Uganda’s civil courts and the administration of military justice: An appraisal of their jurisprudence on selected issues - p 111

This article appraises the jurisprudence of Uganda's civil courts on selected issues concerning the administration of military justice.

In the last two decades, Uganda's civil courts have pronounced themselves on a number of issues concerning the administration of military justice in the country. These issues range from the status and jurisdiction of military courts in Uganda's justice system to their independence and impartiality. This article appraises the jurisprudence of Uganda's civil courts on selected issues concerning the administration of military justice. The article appraises jurisprudence on the purpose of military law and military courts; the status of military courts and the jurisdiction of military courts.
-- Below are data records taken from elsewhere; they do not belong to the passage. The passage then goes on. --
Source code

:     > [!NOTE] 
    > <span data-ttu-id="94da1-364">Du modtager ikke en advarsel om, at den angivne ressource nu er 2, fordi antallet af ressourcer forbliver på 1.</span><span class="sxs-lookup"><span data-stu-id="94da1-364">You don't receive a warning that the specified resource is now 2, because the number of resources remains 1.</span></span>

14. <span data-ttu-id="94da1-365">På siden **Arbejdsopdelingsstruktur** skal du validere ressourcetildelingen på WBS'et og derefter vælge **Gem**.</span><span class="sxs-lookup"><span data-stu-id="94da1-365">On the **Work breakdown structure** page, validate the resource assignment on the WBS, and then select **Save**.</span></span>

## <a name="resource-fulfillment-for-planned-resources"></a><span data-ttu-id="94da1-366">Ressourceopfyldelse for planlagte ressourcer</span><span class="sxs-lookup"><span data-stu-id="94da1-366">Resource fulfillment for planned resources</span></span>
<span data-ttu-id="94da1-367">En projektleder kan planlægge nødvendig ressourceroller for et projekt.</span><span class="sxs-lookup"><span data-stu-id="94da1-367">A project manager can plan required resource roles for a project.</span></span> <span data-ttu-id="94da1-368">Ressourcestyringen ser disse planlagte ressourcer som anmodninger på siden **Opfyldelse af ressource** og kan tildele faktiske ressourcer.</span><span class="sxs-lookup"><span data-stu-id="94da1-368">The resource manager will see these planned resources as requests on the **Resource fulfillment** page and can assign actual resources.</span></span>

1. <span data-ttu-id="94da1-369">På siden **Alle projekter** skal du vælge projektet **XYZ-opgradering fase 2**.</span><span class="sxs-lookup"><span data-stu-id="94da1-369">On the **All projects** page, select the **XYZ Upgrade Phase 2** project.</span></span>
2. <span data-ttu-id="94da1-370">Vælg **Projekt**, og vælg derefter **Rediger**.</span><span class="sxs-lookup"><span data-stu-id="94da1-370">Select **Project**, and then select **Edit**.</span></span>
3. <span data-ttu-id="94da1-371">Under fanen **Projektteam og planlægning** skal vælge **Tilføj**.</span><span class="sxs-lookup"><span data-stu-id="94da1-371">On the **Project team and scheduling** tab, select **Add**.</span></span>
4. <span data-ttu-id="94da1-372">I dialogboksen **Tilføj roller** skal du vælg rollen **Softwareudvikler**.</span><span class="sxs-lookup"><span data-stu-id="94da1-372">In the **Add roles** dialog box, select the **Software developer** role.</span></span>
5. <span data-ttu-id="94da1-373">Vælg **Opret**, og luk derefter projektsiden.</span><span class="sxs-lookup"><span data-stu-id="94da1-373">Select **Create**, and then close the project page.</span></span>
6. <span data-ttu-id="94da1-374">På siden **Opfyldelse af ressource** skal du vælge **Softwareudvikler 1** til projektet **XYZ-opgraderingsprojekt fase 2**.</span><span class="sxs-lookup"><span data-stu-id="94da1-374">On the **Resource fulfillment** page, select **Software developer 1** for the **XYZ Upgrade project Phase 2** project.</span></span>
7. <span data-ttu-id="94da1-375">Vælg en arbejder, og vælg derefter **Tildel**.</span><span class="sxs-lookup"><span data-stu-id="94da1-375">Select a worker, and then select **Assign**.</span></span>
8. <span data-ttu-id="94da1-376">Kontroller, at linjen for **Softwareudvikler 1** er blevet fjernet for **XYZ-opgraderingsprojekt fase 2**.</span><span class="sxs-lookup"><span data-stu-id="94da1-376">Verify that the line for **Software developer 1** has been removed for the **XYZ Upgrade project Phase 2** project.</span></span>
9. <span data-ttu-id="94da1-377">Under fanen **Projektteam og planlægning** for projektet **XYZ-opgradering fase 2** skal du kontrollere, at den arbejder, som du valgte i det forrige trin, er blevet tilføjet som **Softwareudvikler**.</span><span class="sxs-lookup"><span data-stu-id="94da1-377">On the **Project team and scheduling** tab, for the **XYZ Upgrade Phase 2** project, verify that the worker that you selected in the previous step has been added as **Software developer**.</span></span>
It also evaluates the decisions on the application of the Constitution and human rights in the administration of military justice and the major cases that have dealt with the question of independence and impartiality of Uganda's military courts. From this jurisprudence, Uganda's civil courts have clarified many issues and established certain principles critical for the proper administration of military justice. For instance, they have clarified that military courts are courts of judicature and subordinate courts within the meaning of the Constitution. They have also emphasised that except where the Constitution states otherwise, it is binding on military courts just like the civil courts. In the administration of military justice, military courts like their civilian counterparts must also respect and uphold the accused persons' guaranteed rights and freedoms.